- **Ejercicio breve 1**:
Según el texto sobre el boxeo, ¿con qué fin aceptaba Muhammad Ali ser golpeado y herido en combates posteriores de su carrera, como el que libró contra George Foreman? Responde en una o dos oraciones.

- **Texto fuente**:
------
De la época de plenitud de
Muhammad Ali, Norman Mailer señaló: «Parecía trabajar sobre la premisa de que
había algo obsceno en que lo golpearan». Pero en posteriores combates de su
carrera, como el que libró contra George Foreman en el Zaire, hasta Muhammad
Ali se mostraba dispuesto a ser golpeado, y herido, con el propósito de cansar
a su adversario. Los boxeadores camorreros —aquellos con «coraje», como Jake
LaMotta, Rocky Graziano, Ray Mancini— no tienen mucha más opción que la de
recibir terribles castigos a cambio de alguna ventaja (que no siempre se da). Y
sin duda es cierto que algunos boxeadores (véase la obra autobiográfica Toro salvaje, de Jake LaMotta) propician
la lesión como medio para mitigar la culpa, en un intercambio, al estilo
Dostoievski, de bienestar físico por tranquilidad de espíritu. El boxeo va más
de ser golpeado que de golpear, del mismo modo en que va más de sentir dolor,
cuando no devastadora parálisis psicológica, que de ganar. Se ve con claridad,
por las «trágicas» trayectorias de una enorme cantidad de boxeadores, que en el
cuadrilátero prefieren el dolor físico a la ausencia de dolor, que es condición
ideal de la vida ordinaria. Si no se puede golpear, por lo menos se puede ser
golpeado, y saber que todavía se está vivo.
------
- **Datos de entrada**:
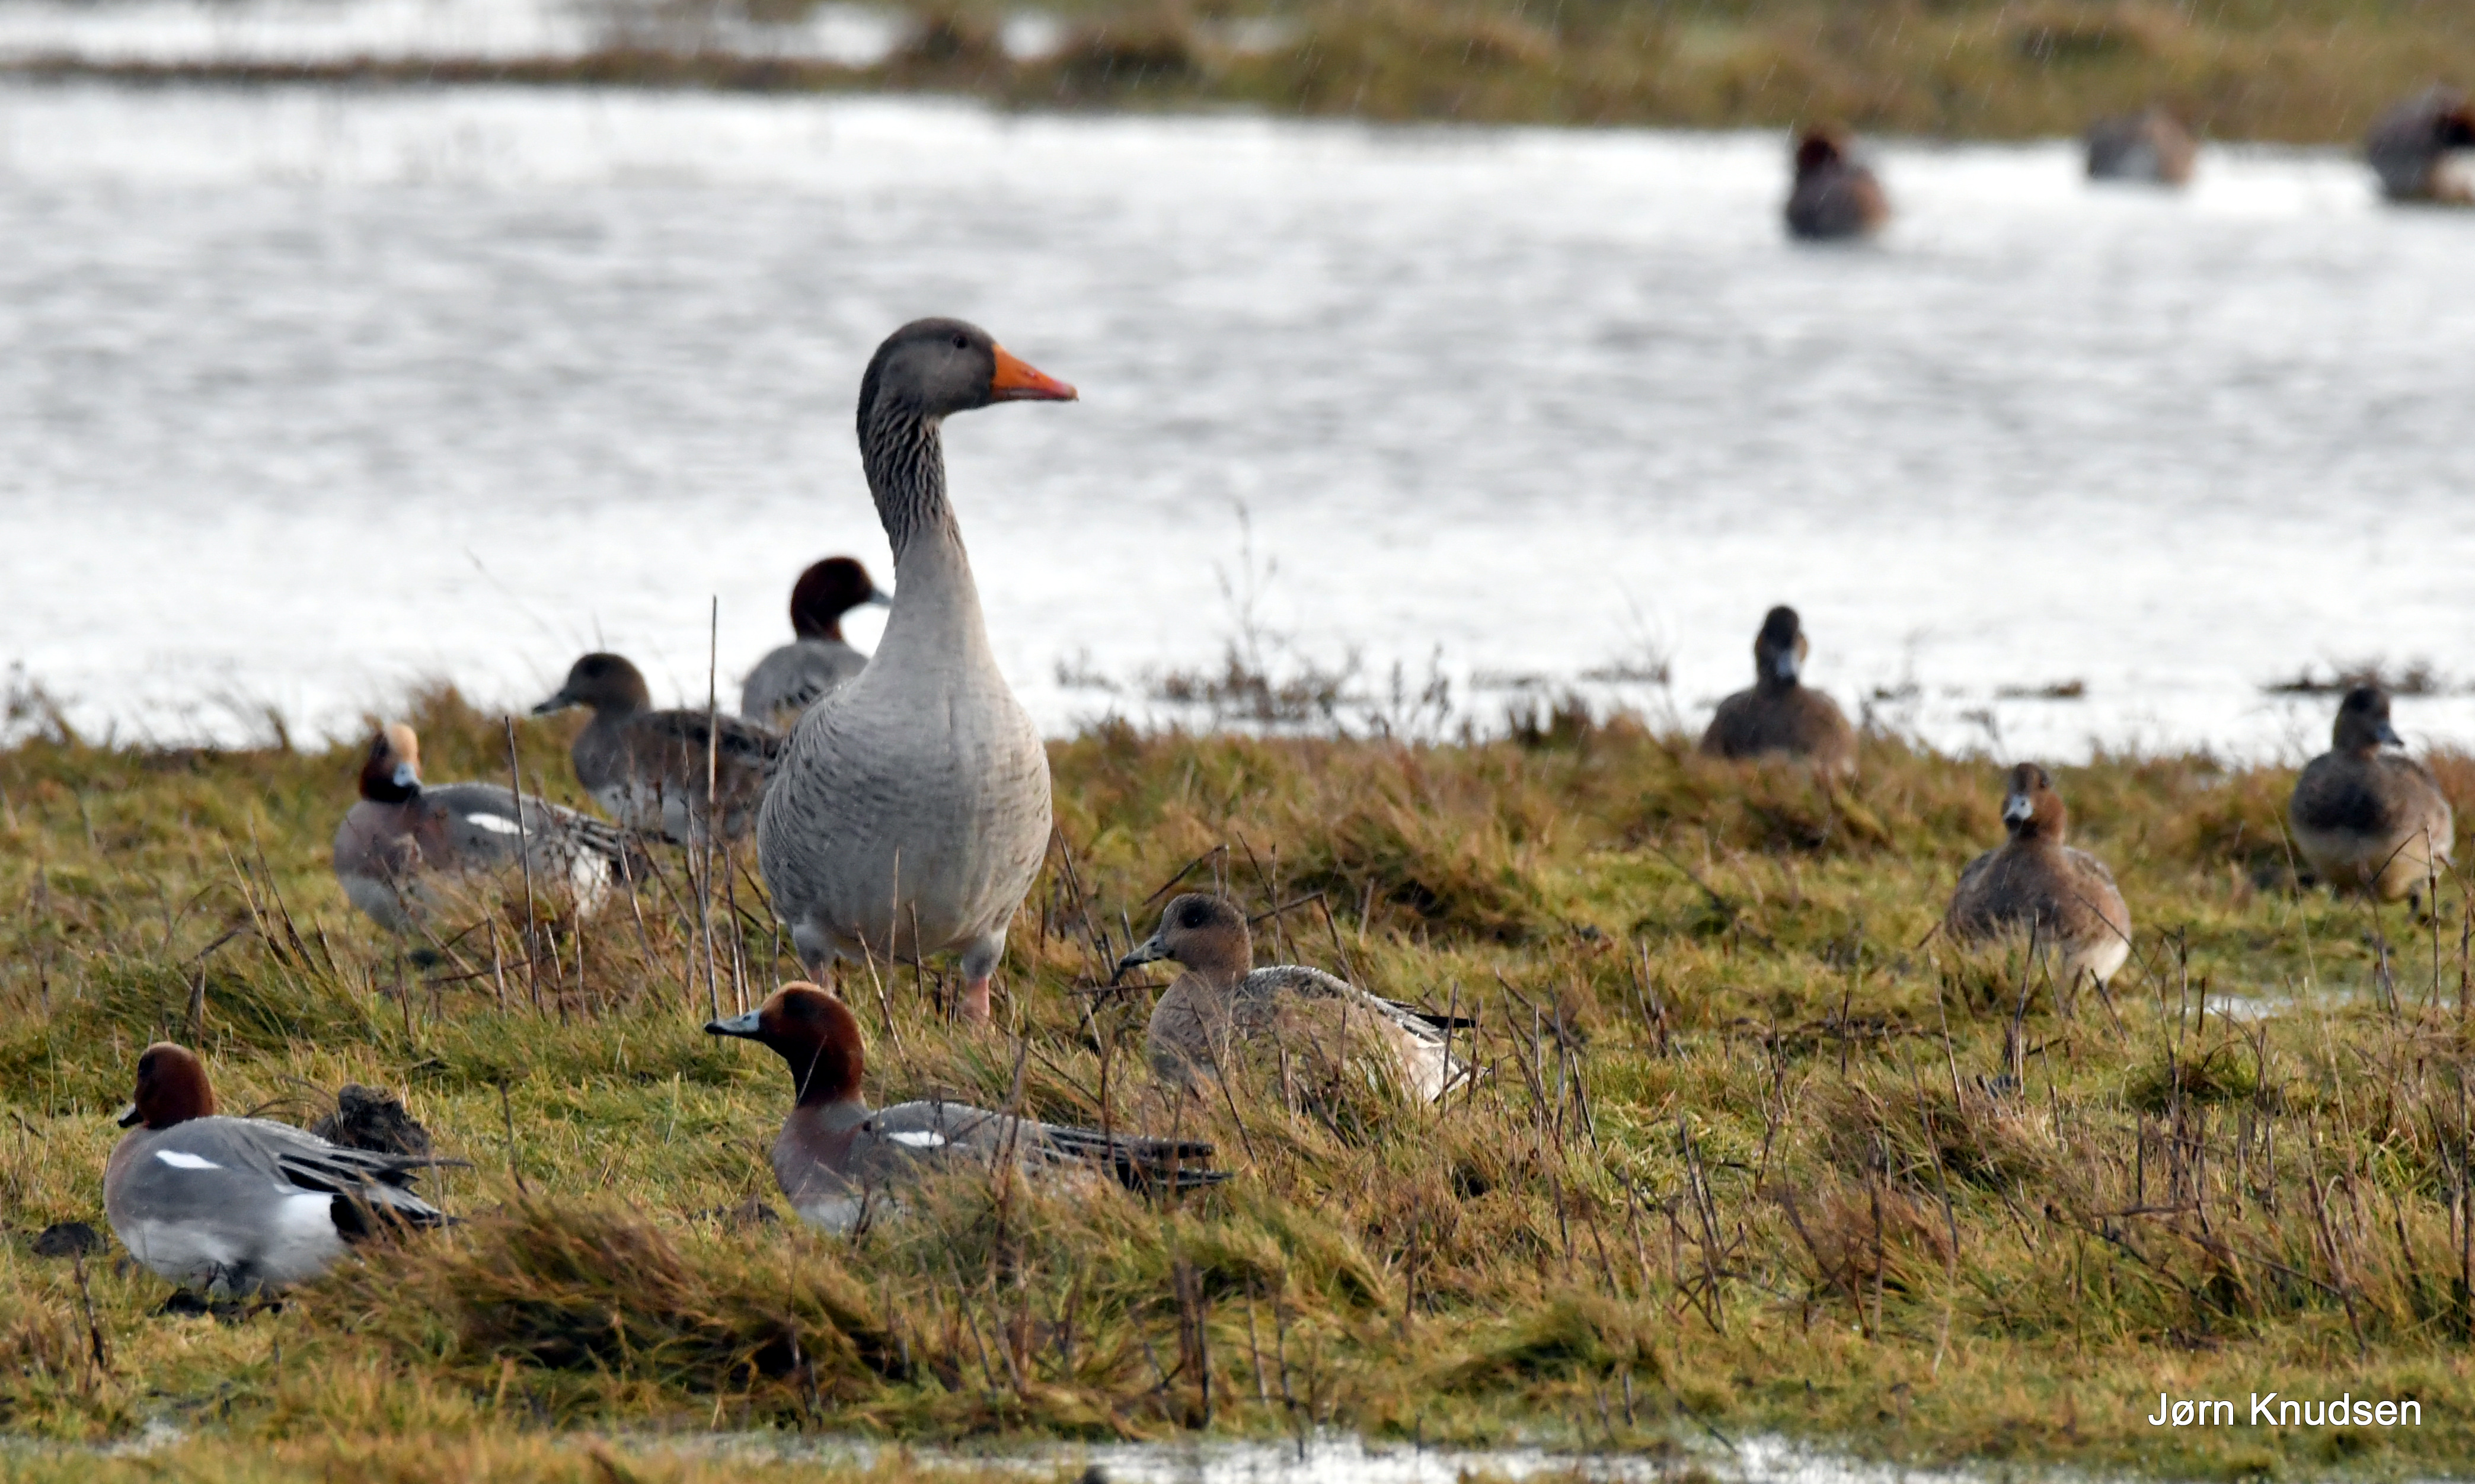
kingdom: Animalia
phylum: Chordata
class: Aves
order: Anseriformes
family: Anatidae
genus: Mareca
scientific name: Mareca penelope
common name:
------
- **Ejercicio breve 2**:
Duplica las filas desde la línea que contiene "phylum: Chordata" hasta el final de las filas, incluidas ambas.

- **Respuesta final 1**:
En esos combates, Muhammad Ali se mostraba dispuesto a ser golpeado y herido con el propósito de cansar a su adversario.

- **Respuesta final 2**:
phylum: Chordata
class: Aves
order: Anseriformes
family: Anatidae
genus: Mareca
scientific name: Mareca penelope
common name:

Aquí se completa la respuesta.